Préparez-vous à deux soirées en forme d’étonnants voyages. Le label Sublime Frequencies fait escale à Montreuil ce soir et demain pour faire découvrir sa musique mutante, au carrefour des sonorités traditionnelles et expérimentales. A l’origine de cette entreprise pas franchement raccord avec le nivellement culturel mondialisé, deux frangins, Alan et Richard Bishop (anciens Sun City Girls) et Hisham Mayet, entre autre réalisateur de documentaires (dont « Palace of The Wind », sur la culture des Sahraouis, projeté ce soir). En 2003, ils décident de fonder un label, ou plutôt une coopérative aux antipodes de la world music telle qu’envisagée par exemple par Peter Gabriel et son label Real World, avec leur folklore mondial à la sauce pop.

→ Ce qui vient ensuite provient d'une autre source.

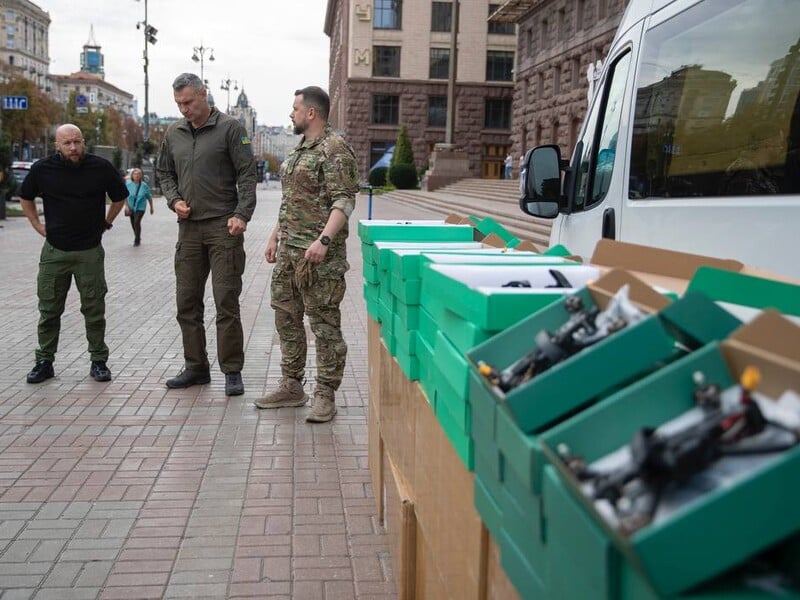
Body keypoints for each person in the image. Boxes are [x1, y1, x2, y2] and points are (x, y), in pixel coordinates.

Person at [255, 86, 359, 423]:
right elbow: (291, 201)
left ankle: (325, 394)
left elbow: (344, 200)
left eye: (295, 108)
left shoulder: (334, 149)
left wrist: (323, 241)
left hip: (318, 259)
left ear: (311, 112)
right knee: (286, 317)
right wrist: (274, 237)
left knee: (324, 324)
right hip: (288, 253)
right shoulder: (299, 149)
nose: (291, 114)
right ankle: (292, 385)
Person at [156, 73, 257, 397]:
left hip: (223, 228)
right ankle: (196, 367)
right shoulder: (173, 133)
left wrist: (242, 214)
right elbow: (164, 172)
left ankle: (232, 370)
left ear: (203, 94)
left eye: (188, 102)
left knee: (226, 301)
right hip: (188, 229)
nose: (184, 109)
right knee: (187, 302)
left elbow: (247, 174)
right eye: (178, 104)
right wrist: (174, 199)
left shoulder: (229, 128)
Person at [19, 124, 128, 384]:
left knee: (94, 308)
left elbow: (119, 197)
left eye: (77, 142)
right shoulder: (42, 169)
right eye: (67, 143)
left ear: (84, 142)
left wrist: (106, 222)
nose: (73, 148)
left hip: (89, 251)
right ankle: (44, 361)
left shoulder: (99, 167)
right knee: (48, 309)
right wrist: (36, 225)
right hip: (55, 251)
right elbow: (25, 197)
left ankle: (98, 361)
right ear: (57, 145)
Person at [125, 168, 154, 246]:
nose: (136, 175)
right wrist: (126, 206)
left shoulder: (144, 185)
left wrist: (151, 208)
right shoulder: (128, 185)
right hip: (131, 207)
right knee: (133, 223)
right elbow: (125, 196)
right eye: (135, 174)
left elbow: (149, 197)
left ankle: (137, 240)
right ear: (132, 175)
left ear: (141, 176)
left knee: (136, 222)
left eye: (138, 174)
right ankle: (137, 235)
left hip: (141, 207)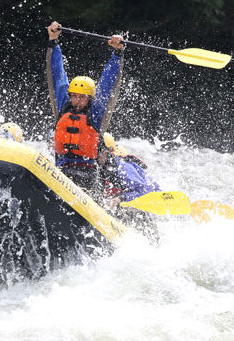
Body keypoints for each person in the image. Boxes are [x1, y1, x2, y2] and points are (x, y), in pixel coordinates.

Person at [46, 21, 124, 189]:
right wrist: (53, 41)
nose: (76, 101)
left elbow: (107, 83)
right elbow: (57, 75)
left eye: (81, 97)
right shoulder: (63, 108)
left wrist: (117, 53)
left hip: (88, 177)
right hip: (61, 171)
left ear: (90, 98)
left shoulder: (96, 113)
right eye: (74, 96)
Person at [97, 132, 161, 244]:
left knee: (126, 209)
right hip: (124, 203)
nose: (95, 156)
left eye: (98, 153)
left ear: (108, 152)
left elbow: (144, 191)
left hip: (143, 205)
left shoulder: (123, 168)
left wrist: (120, 198)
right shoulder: (102, 166)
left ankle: (150, 242)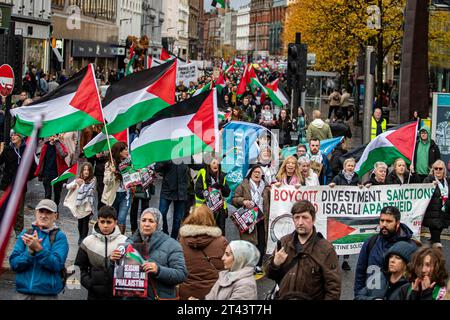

Chez Sublime Frequencies, c’est plutôt à l’auditeur de s’imprégner d’une culture inédite jusqu’alors, sans nécessairement plonger dans des essais ethnico-musicologiques qui constituent le fond de commerce des collections dites sérieuses.
La quarantaine de disques Sublime Frequencies à ce jour sont souvent le fruit de collages de cassettes repérées sur les marchés du monde par un réseau de collaborateurs (dont le duo sino-américain FM3), du Sahara au Tibet en passant par la Thaïlande ou l’Amérique du Sud. « Nous ne cherchons en aucune manière à nous affilier au marché actuel de la world et sa vision triviale et vulgarisatrice », explique Alan Bishop. Cet esprit de propagande et de résistance à l’uniformisation insuffle sa politique à l’écoute d’une sono mondiale qui déchire toute étiquette, à l’instar des recherches d’un autre fou furieux de l’incunable psychédélique mondial : le mancunien Andy Votel et son label Finders Keepers.
De psychédélisme et de décadrage, il est aussi question chez l’un des plus dignes représentants de Sublime Frequencies, Omar Souleyman. Depuis une quinzaine d’années, la musique de ce héros de la pop syrienne (on estime à 500 le nombre de cassettes enregistrées) est un creuset de musique traditionnelle, d’« ataba », la soul locale, et de « dabke », une techno cheap à la syncope étourdissante. Si l’on y ajoute des touches d’oud, de percussions et de youyous, cela donne la musique la plus tourbillonnante entendue depuis longtemps, qui a rassemblé dimanche sur les pelouses de Villette Sonique un mélange joyeux de fans de noise et de rai :
Le tube d’Omar Souleyman, « Leh Jani » :
Ce soir, Group Doueh ouvrira le bal : originaire du Sahara occidental, le petit bout de terre au bord de l’Atlantique que se disputent depuis des années les Marocains et le Front Polisario. Ce groupe familial produit une musique enracinée dans la tradition locale, finalement assez mélancolique, tout en restant poreuse au rock occidental et à son groove. Sublime Frequencies produit aussi une série de documentaires qui ouvrent le regard. On recommande, outre « Palace of the Winds », « Sumatran Folk Cinema », un film collage kaléidoscopique d’images sonores en provenance de cette petite île d’Indonésie.